How does this Capacity Principle apply to employee recognition? What is the recognition significance for you and I?
I am not sure the capacity principle fully applies to employee recognition in isolation from engagement? The science of behavioral economics infers that with the Capacity Principle you cannot engage in two things at the same time. However, with giving recognition to people, it is a relational and communicative activity and you can do this while working and doing other things.
The only capacity issue I think you need are the abilities to observe positive behaviors and the means to emotionally, relationally, and communicatively to acknowledge and celebrate someone’s actions when they occur.
2. Cumulative Principle with Engagement and Recognition
The second principle Brad Shuck referred to with engagement is the Cumulative Principle. He shared how engagement is not a sudden event but is a cumulative experience.
He highlighted how employee engagement and the cumulative effect are all about a gradual building up. I found his point on it can seem easy to do but it is also not easyto do as a great moment of reflection. So the Cumulative Principle can work for us, or against us, depending on the degree of positivity and the frequency of occurrence.
Brad suggests we should not be aiming for a Big Transformation. Rather, engagement is about moments that matter, which add up over time. This is about personal and organizational discipline in doing the right things consistently. And building a strong community and a sense of belonging are key.
How does this Cumulative Principle apply to employee recognition? What is the recognition significance for you and I?
I certainly believe the Cumulative Principle has relevance to employee recognition.

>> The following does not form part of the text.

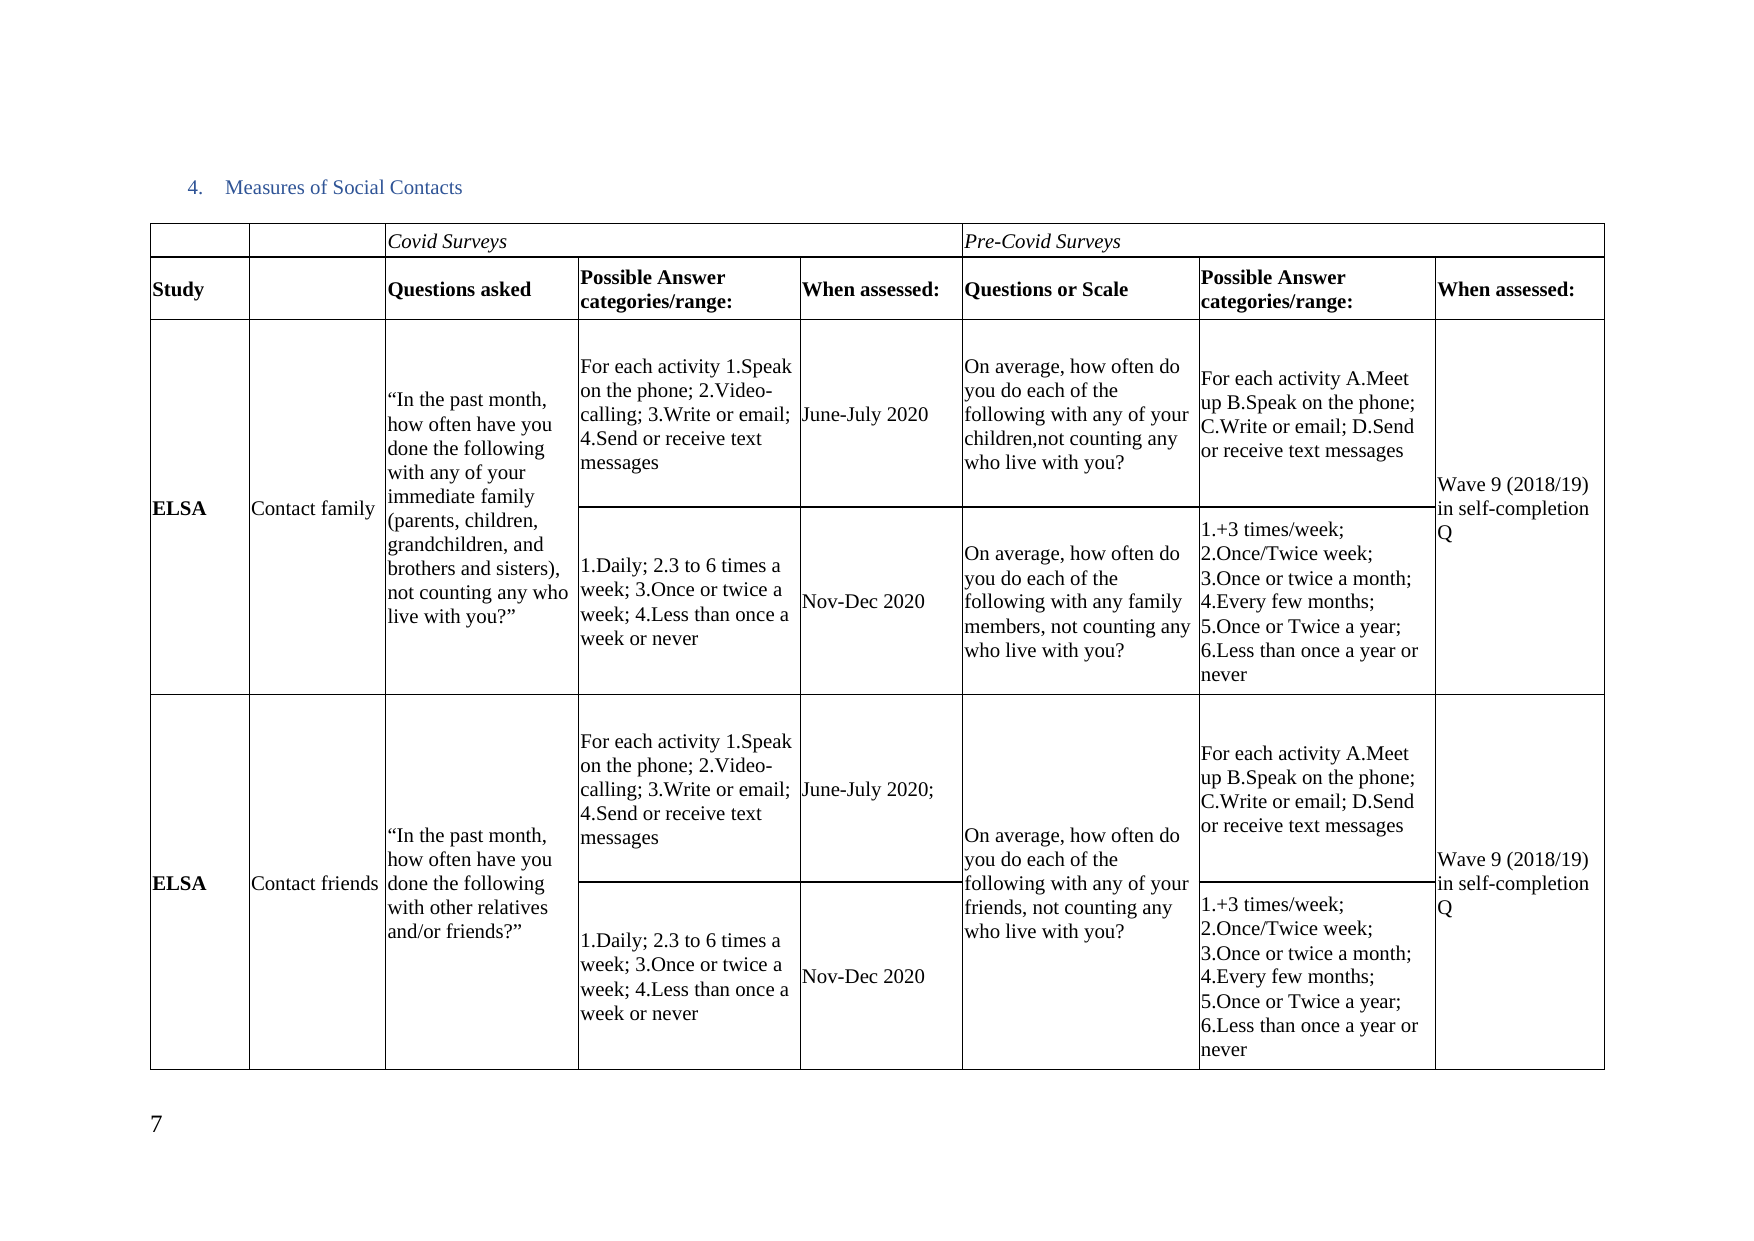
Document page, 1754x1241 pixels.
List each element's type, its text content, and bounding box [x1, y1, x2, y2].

When you and I consistently acknowledge and recognize people for their contributions, there is a mental and emotional bank account being reckoned in people’s minds and hearts. The more recognition they experience the more positive they feel about their work, the people they work with, and the loyalty they feel towards the company they work at. However, note that a single occurrence of recognition still has a significant impact upon people, especially when not customary or when given by a significant person.

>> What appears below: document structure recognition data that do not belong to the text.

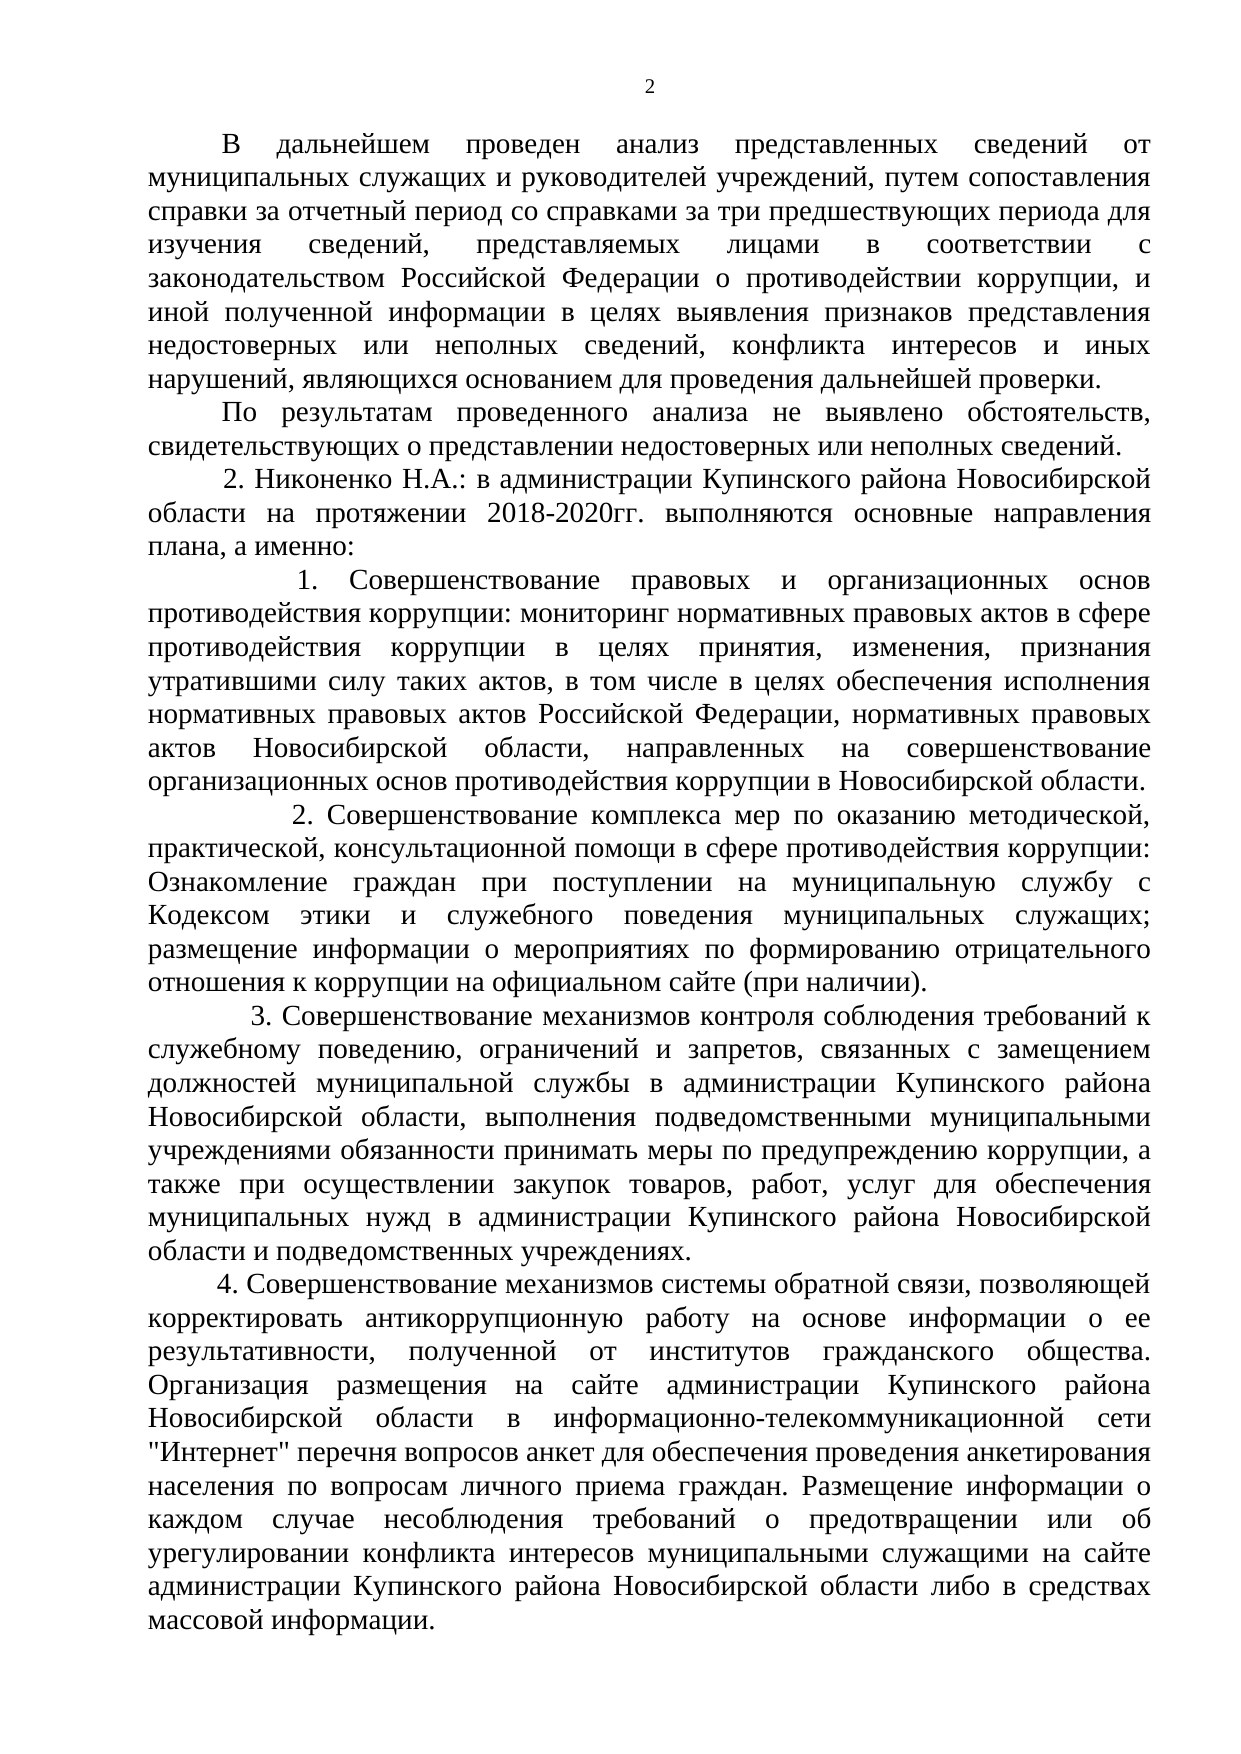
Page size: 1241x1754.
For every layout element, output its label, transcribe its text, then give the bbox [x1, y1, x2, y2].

text В дальнейшем проведен анализ представленных сведений от муниципальных служащих и руководителей учреждений, путем сопоставления справки за отчетный период со справками за три предшествующих периода для изучения сведений, представляемых лицами в соответствии с законодательством Российской Федерации о противодействии коррупции, и иной полученной информации в целях выявления признаков представления недостоверных или неполных сведений, конфликта интересов и иных нарушений, являющихся основанием для проведения дальнейшей проверки. [148, 126, 1152, 394]
text 4. Совершенствование механизмов системы обратной связи, позволяющей корректировать антикоррупционную работу на основе информации о ее результативности, полученной от институтов гражданского общества. Организация размещения на сайте администрации Купинского района Новосибирской области в информационно-телекоммуникационной сети "Интернет" перечня вопросов анкет для обеспечения проведения анкетирования населения по вопросам личного приема граждан. Размещение информации о каждом случае несоблюдения требований о предотвращении или об урегулировании конфликта интересов муниципальными служащими на сайте администрации Купинского района Новосибирской области либо в средствах массовой информации. [148, 1266, 1152, 1635]
text 2. Совершенствование комплекса мер по оказанию методической, практической, консультационной помощи в сфере противодействия коррупции: Ознакомление граждан при поступлении на муниципальную службу с Кодексом этики и служебного поведения муниципальных служащих; размещение информации о мероприятиях по формированию отрицательного отношения к коррупции на официальном сайте (при наличии). [148, 797, 1152, 998]
text 2. Никоненко Н.А.: в администрации Купинского района Новосибирской области на протяжении 2018-2020гг. выполняются основные направления плана, а именно: [148, 461, 1152, 562]
text 3. Совершенствование механизмов контроля соблюдения требований к служебному поведению, ограничений и запретов, связанных с замещением должностей муниципальной службы в администрации Купинского района Новосибирской области, выполнения подведомственными муниципальными учреждениями обязанности принимать меры по предупреждению коррупции, а также при осуществлении закупок товаров, работ, услуг для обеспечения муниципальных нужд в администрации Купинского района Новосибирской области и подведомственных учреждениях. [148, 998, 1152, 1266]
text 1. Совершенствование правовых и организационных основ противодействия коррупции: мониторинг нормативных правовых актов в сфере противодействия коррупции в целях принятия, изменения, признания утратившими силу таких актов, в том числе в целях обеспечения исполнения нормативных правовых актов Российской Федерации, нормативных правовых актов Новосибирской области, направленных на совершенствование организационных основ противодействия коррупции в Новосибирской области. [148, 562, 1152, 797]
text По результатам проведенного анализа не выявлено обстоятельств, свидетельствующих о представлении недостоверных или неполных сведений. [148, 394, 1152, 461]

3. Engage Principle with Engagement and Recognition
The final principle is the Engage Principle. Brad focused on the value and meaning of our work and our contribution with this principle that drives high levels of employee engagement. It is all about meaning and purpose. You must know your “why” and tap into that to move into action.
It’s about believing in the meaning of work and experiencing value when you do it. Each time you go to work you are making a choice whether it is worth the risk to engage and perform or not. Ask yourself do you have the resources to do good work well?
With this Engagement Principle Brad recommends that you:
1. Elevate the moments that matter.
2. Think long-term emotional value
3. Help people see their meaning.
4. Spend time framing and anchoring emotional experiences through recognition.
How does the Engagement Principle apply to employee recognition? What is the recognition significance for you and I?
The Why or Meaning of the Engagement principle affects recognition with a person’s level of trust, their purpose and intentions with giving recognition, and the authenticity with how recognition is given.
You need to make recognition matter every time. The benefits of recognition accrue over time. One purpose of recognition is to help people see their own worth and to know that you and others value their contributions on the job.
It is good to review scientific principles such as in behavioral economics every once and a while. Then you can see how they relate to your current recognition practices and programs and consider adjusting things.
Recognition Reflection: Which scientific principle of engagement could help you improve employee recognition where you work?